## WHAT NEEDS TO BE DONE
Each line of the records below that contains "develer" needs to be copied.

## EXERCISE MATERIALS
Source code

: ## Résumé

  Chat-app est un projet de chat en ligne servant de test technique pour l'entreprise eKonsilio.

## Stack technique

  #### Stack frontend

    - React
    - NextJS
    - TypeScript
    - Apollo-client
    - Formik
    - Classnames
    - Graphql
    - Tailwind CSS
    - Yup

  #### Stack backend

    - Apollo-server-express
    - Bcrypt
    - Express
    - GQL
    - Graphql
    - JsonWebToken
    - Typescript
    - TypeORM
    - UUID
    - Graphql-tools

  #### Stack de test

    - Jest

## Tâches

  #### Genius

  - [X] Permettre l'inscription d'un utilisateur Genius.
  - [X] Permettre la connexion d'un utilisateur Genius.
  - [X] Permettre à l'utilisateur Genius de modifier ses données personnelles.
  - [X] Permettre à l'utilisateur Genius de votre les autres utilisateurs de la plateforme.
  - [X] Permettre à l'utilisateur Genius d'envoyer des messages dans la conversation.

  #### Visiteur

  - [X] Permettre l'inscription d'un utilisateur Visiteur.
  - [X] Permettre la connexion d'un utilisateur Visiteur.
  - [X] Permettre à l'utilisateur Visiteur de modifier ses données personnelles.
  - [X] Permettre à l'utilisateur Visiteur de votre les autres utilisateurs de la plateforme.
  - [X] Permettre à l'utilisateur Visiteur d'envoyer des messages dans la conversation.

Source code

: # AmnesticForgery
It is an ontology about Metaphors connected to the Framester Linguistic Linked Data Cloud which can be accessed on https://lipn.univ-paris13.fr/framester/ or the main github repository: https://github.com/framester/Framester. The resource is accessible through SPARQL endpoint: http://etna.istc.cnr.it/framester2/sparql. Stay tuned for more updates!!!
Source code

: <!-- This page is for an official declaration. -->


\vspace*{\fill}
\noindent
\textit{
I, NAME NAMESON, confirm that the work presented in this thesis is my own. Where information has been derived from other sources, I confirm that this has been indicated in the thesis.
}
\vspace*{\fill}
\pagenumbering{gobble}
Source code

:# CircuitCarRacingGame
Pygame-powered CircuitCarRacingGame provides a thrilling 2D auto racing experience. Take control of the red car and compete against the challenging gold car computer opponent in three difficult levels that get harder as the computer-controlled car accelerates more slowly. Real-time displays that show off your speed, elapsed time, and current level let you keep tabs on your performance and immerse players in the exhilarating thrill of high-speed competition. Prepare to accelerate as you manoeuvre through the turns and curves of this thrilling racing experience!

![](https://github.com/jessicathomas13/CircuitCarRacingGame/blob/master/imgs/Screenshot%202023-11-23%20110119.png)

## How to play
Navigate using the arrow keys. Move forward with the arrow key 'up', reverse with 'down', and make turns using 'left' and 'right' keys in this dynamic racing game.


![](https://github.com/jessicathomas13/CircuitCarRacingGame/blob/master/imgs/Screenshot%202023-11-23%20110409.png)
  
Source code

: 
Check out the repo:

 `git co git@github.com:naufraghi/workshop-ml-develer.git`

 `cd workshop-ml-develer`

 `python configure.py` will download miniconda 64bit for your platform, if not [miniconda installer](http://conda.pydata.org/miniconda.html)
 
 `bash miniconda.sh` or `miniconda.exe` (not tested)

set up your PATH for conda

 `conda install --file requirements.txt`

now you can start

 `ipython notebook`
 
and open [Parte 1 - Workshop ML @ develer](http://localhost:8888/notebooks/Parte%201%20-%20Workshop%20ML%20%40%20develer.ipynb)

## WRITTEN RESPONSE
 `git co git@github.com:naufraghi/workshop-ml-develer.git`
 `cd workshop-ml-develer`
and open [Parte 1 - Workshop ML @ develer](http://localhost:8888/notebooks/Parte%201%20-%20Workshop%20ML%20%40%20develer.ipynb)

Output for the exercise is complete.